» **THE PROBLEM**:
Transcribe the box office text between "But there is" and "all of them.", inclusive.

» **TEXT BLOCK**:
What he found was that, overall, movies could be expected to reach 29 percent of their non-pandemic box office — that was a healthy number.

“Godzilla’s” totals, however, were so strong that they single-handedly pushed that number up above 35 percent, suggesting the health of overall box office is dramatically improving.

But there is a mathematical flaw to inferring a healthy general return based on an individual film, Nash notes. Normal times, after all, see the concurrent release — and need for success — of several big movies. And there may not be enough audience for all of them.

“The question is if there was another big movie out at the same time, would that bring a whole new group out to see that?” he said. “Or would it just cut into Godzilla’s numbers?” In other words, the overall number of people willing to see movies in theaters may in fact have shrunk; it’s just being disguised by the (competition-less) overperformance of one movie.

Nash said based on these factors, it was difficult to know whether moviegoing has taken a permanent hit from the pandemic. But he remains optimistic.

“I do believe that we can get up to 70 percent of normal box office by July, and then grow from there in September and October,” he said.

He added that he based the fall target on reopenings in other countries, with China approaching pre-pandemic box office levels about six months in. (In some instances China has even surpassed that standard. The cop-buddy sequel “Detective Chinatown 3” has taken in $685 million in the country since coming out in February, a significant bump over the $541 million of its predecessor in 2018.)

That slow ramp-up would make guinea pigs and potential victims of the major studio releases on the more imminent calendar, including “A Quiet Place Part II” next month, the “Fast and Furious” sequel “F9” in June and the long-awaited “Top Gun: Maverick” in July, though they would also benefit from the lack of heavy competition.

“Godzilla,” meanwhile, has grossed more than $235 million overseas — nearly a third of that in China — suggesting that the appetite for theatrical moviegoing abroad, at least in places not besieged by covid-19, is strong.

» **RECORDS SUPPLIED**:
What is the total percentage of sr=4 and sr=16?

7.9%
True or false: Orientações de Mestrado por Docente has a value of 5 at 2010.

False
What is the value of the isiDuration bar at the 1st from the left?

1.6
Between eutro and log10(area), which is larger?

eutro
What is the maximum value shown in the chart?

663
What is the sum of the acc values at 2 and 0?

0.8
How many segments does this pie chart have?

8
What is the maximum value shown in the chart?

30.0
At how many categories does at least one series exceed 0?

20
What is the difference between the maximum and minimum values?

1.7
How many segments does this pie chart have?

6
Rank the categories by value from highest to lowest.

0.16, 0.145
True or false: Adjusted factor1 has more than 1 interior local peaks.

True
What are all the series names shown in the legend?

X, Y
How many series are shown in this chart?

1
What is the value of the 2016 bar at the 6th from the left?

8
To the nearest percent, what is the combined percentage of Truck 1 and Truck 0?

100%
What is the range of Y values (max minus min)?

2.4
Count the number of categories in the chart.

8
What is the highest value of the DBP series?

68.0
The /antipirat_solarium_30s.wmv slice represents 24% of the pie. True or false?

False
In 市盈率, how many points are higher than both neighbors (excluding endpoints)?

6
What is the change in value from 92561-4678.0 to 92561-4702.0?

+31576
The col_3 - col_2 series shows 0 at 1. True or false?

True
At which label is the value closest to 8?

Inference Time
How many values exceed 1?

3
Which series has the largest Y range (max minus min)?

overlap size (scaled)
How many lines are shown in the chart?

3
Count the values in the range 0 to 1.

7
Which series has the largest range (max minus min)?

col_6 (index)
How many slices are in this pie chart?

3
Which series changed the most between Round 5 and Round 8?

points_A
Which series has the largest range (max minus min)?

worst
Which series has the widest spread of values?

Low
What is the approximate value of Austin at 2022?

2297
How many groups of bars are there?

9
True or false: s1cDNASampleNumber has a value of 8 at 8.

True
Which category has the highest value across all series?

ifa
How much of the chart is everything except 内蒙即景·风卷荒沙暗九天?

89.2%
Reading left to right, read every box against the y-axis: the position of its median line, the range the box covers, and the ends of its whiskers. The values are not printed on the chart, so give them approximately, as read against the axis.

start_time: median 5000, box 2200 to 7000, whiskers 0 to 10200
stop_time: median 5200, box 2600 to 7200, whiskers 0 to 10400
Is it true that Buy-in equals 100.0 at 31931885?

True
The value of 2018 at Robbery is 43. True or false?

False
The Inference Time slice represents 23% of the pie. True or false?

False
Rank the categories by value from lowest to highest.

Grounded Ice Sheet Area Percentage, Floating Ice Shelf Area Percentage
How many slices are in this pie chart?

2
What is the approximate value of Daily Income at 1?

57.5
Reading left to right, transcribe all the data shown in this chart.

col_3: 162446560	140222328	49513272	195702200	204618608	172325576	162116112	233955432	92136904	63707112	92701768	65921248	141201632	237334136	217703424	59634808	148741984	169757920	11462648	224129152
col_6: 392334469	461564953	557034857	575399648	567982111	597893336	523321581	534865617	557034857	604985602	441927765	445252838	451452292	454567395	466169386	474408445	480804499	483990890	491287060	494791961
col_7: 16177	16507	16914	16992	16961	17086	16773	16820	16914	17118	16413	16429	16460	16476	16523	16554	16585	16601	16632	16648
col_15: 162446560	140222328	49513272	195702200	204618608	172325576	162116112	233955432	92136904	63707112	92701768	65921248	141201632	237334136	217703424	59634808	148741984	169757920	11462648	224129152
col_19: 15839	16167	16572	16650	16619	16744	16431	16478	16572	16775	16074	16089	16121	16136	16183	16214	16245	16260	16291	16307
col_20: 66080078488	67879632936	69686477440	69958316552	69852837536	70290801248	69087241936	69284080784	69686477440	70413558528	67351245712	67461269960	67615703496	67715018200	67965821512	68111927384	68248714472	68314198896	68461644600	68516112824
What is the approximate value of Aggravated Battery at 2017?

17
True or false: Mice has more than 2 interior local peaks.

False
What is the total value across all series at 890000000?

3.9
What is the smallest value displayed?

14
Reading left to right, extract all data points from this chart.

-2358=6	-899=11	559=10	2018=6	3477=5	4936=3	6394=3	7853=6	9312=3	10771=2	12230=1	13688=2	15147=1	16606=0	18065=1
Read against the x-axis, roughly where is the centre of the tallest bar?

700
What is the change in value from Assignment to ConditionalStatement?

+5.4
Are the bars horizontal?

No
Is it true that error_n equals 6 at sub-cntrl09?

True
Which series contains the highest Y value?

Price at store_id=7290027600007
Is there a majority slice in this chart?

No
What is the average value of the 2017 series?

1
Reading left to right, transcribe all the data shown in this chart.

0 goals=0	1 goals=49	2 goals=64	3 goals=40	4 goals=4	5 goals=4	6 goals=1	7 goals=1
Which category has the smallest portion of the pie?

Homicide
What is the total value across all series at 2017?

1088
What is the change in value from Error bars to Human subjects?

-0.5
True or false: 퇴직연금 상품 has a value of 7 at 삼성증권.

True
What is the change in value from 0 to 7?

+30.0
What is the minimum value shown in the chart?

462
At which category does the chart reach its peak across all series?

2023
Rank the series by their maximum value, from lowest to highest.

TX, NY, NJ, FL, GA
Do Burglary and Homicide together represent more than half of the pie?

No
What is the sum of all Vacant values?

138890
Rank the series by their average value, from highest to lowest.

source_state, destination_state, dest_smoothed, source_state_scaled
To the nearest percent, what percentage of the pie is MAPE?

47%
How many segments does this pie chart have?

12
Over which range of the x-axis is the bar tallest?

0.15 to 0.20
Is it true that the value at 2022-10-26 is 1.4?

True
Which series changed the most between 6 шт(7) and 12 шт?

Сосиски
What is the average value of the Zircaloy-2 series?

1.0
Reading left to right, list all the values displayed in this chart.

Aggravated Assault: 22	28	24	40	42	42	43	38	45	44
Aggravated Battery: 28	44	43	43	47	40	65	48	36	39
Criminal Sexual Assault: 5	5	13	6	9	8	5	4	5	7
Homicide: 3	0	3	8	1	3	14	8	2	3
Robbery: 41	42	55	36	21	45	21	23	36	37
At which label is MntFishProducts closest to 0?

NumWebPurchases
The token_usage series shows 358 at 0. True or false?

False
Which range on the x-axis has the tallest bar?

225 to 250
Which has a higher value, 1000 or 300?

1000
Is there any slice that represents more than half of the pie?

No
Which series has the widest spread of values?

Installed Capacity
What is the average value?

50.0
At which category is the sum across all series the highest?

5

» **SOLUTION TO THE EXERCISE**:
But there is a mathematical flaw to inferring a healthy general return based on an individual film, Nash notes. Normal times, after all, see the concurrent release — and need for success — of several big movies. And there may not be enough audience for all of them.